__TASK BRIEF__
Retype, word for word, each line between the lines holding "336 408 79438" and "115 527 9852", inclusive, and leave the rest of the data alone.

__THE RECORDS__
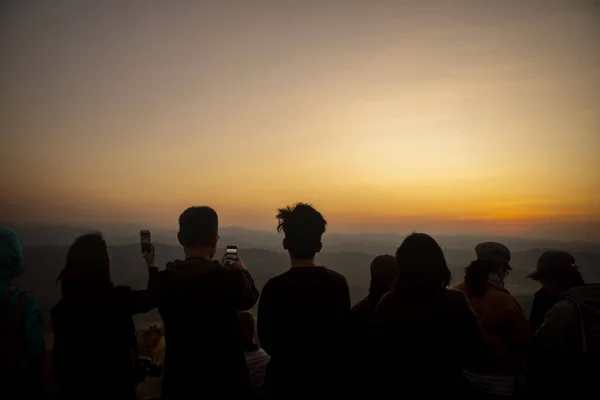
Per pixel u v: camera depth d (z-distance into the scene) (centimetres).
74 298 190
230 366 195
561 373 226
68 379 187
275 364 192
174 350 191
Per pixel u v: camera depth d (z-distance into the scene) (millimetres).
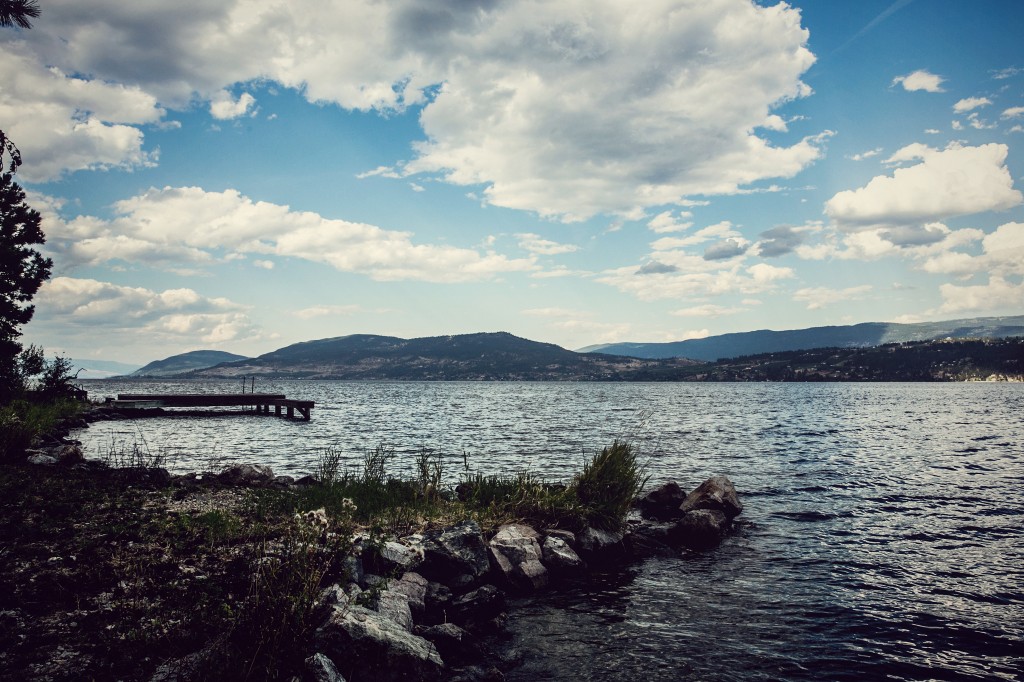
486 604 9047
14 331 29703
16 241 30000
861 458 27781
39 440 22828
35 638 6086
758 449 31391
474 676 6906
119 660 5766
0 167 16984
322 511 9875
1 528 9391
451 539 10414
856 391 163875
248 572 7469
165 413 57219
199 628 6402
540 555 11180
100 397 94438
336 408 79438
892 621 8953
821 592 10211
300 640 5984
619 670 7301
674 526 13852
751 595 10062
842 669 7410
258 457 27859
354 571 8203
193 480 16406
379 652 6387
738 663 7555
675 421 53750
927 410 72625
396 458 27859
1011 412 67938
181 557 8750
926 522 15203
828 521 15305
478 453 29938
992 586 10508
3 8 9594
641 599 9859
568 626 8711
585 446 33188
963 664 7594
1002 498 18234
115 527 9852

---

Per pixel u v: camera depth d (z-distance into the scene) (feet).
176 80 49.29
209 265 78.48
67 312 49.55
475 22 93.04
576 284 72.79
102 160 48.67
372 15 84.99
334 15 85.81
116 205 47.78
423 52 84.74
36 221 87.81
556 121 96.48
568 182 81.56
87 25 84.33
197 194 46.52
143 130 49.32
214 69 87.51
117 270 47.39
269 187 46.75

__ANSWER TO THE PROBLEM__
336 408 79438
892 621 8953
821 592 10211
300 640 5984
619 670 7301
674 526 13852
751 595 10062
842 669 7410
258 457 27859
354 571 8203
193 480 16406
379 652 6387
738 663 7555
675 421 53750
927 410 72625
396 458 27859
1011 412 67938
181 557 8750
926 522 15203
828 521 15305
478 453 29938
992 586 10508
3 8 9594
641 599 9859
568 626 8711
585 446 33188
963 664 7594
1002 498 18234
115 527 9852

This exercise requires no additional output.